Lawmaking Lunacy

Column by Jim Davies.

Exclusive to STR

I'd be very scared if confronted by someone armed, and evidently mad or malevolent.

The first type might well do me harm, fatally maybe, because he or she wouldn't understand or be responsible for the actions about to be taken. A young child, perhaps, slashing a kitchen knife while playing some martial-arts fantasy he has dreamed up. Or an adult in a subway, clearly spaced out on some drug. I'd step well back from the platform edge.

Being ”armed” doesn't just mean holding a gun. All manner of artifacts can be used to kill someone, and natural things too; I'd not venture near a clifftop beside a drunk or an enemy. That's true also of deliberate killings, when the perp knows just what he's up to; governments have often used a piece of rope to break their victims' neck and sever the spinal cord. Other murderers have used piano wires and automobiles and bathtubs. Poisons have been popular.

But water is not poisonous if drunk in moderate quantities, and none of those other weapons is harmful in normal use, any more than guns are. It is perfectly obvious to all but government junkies that people are killed not by weapons, but by their wielders. People.

That gives quite a problem to said junkies. The only way they know, to fix any anomaly, is to write a law. Writing and enforcing laws are their sole occupational skills.

So which is it to be: to ban weapons, to ban people, or to ban both?

Consider the weapons-ban first. Outlaw all knives, all piano wires (and so, all pianos), all guns, all subway platforms and so on. Anything that can be used to kill, make it illegal. Easy; then there'll be no killing, right? Don't count on this, but I fancy that even some government people are going to grasp that there's some limit to feasibility there. How exactly does one vanish a cliff? Remove hands that might be used to strangle?

So they back off a little, and consider banning just one kind of weapon: guns, say. Not a bad choice, because guns are very efficient killing devices. Recently I participated in a fast moving online discussion hosted by a famous ”liberal” newspaper, and several – several – of my adversaries were actually proposing a 100% gun ban.

One hundred percent means total; all guns to be eliminated altogether. Did they mean all government guns, included? They didn't say so, and I very much doubt that they had even thought their silly idea through even that far, but if not, they were actively promoting totalitarianism. In any case, how exactly does one disappear 283 million privately owned guns? It's well known that many Americans like to own guns. So suppose they number 60 million and that 10% of them ignore the law to turn them in. One earnest participant proposed a 50 year prison term for such refuseniks. I'm quite sure he hadn't done the math, so I did it for him: taxpayers would on those figures be stuck with a nine trillion dollar bill. Plus the costs of prosecution. Plus the horrendous loss of liberty openly proposed by such as the Daily Kos, whose writer favors a ”A nice visit by the ATF or state police to find out if he really does still have . . . guns.” William Grigg reckons that in California, such visits have already begun.

> _Stored items from a collection_:
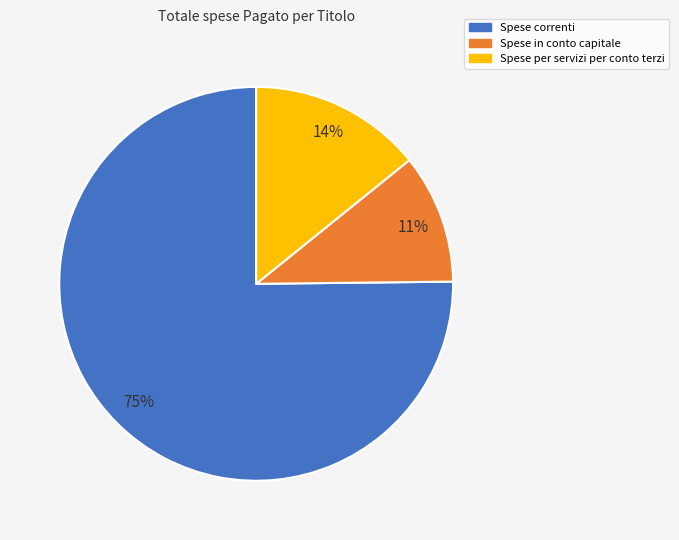

Rank the categories by value from lowest to highest.

Spese in conto capitale, Spese per servizi per conto terzi, Spese correnti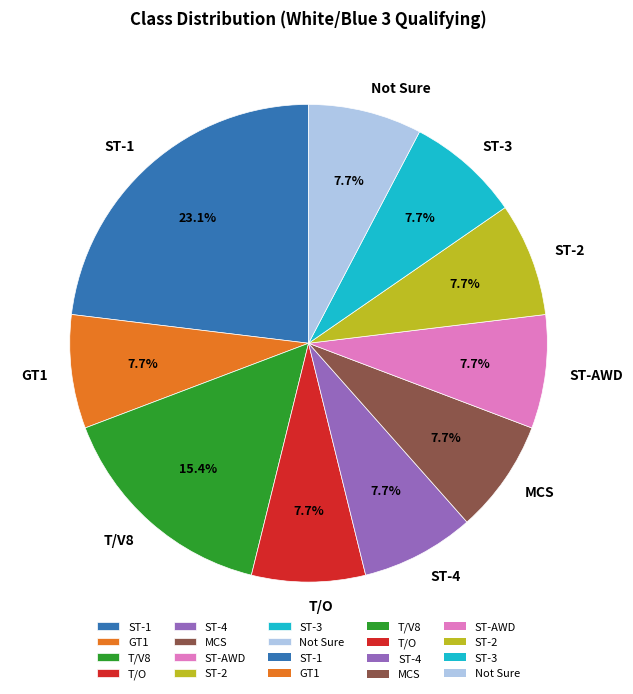

Which has a higher value, ST-1 or T/V8?

ST-1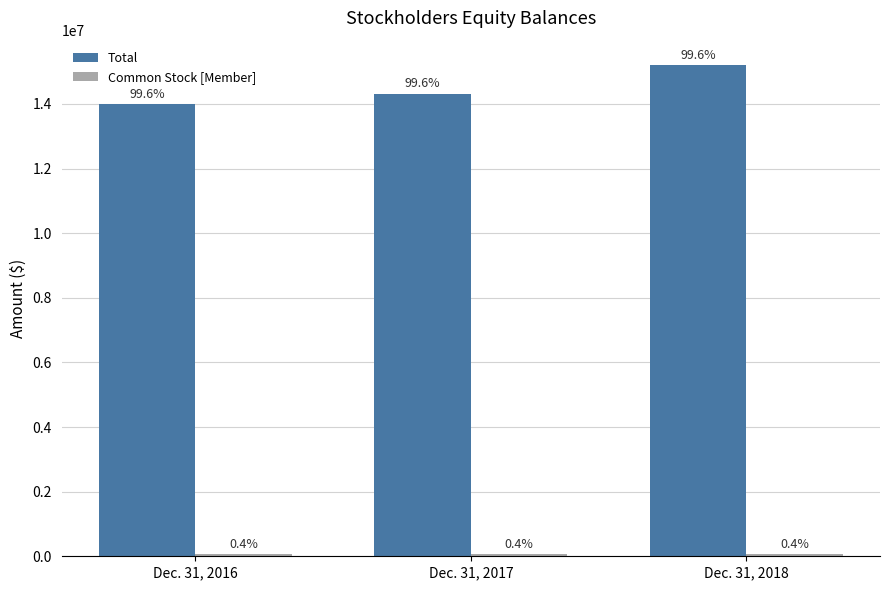

How many bars are there in each group?

2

> _Task A_:
Reproduce the part of the column on weapons bans that opens with the words containing "So which is" and closes with "100% gun ban.".
> _Task B_:
Carry on the column on weapons bans from the point where it stops.
The lines above have no connection to the column on weapons bans.

> _Response A_:
So which is it to be: to ban weapons, to ban people, or to ban both?

Consider the weapons-ban first. Outlaw all knives, all piano wires (and so, all pianos), all guns, all subway platforms and so on. Anything that can be used to kill, make it illegal. Easy; then there'll be no killing, right? Don't count on this, but I fancy that even some government people are going to grasp that there's some limit to feasibility there. How exactly does one vanish a cliff? Remove hands that might be used to strangle?

So they back off a little, and consider banning just one kind of weapon: guns, say. Not a bad choice, because guns are very efficient killing devices. Recently I participated in a fast moving online discussion hosted by a famous ”liberal” newspaper, and several – several – of my adversaries were actually proposing a 100% gun ban.

> _Response B_:
Alternatively, the junkies might propose banning the people – those with a propensity to kill. At first blush, that looks a lot more promising. At least it recognizes that weapons aren't animate.

All they then need to do is to identify (in advance, of course) those who are bad or mad; and then lock them up or take them out. The German government famously tried the latter in 1939 with respect to the mentally impaired (though because their care was expensive, not because they were dangerous). Some of the difficulty in defining mental illness for this purpose is well explored here by Reason, while the former (the bad guys) are even harder to identify. And what about those who are normally harmless, but who under the influence of some drug become dangerously aggressive? That question may have been central to the Newtown massacre of one year ago this week, where the drug in question was administered under government supervision. No wonder the focus after that mess was placed firmly on the weapons used.

So even the people-banning solution brings the knee-jerk lawmaker some real problems. To euthanize or imprison the mentally ill brings a whole slew of objections about who is and who is not sick and whether either “treatment” is appropriate in a civilized society, while to spot “bad guys” in advance has so far eluded the best efforts of psychoanalysis.

But wait, the now increasingly desperate lawmaker will plead, we can write laws to ban certain weapons to certain people! Perhaps the problem can't be solved altogether, but that's no reason to do nothing at all! We can do something!

Actually no, not even that is possible. Such laws could be written, but not enforced. We know that, because it's what has already been going on, for the last century. It has failed.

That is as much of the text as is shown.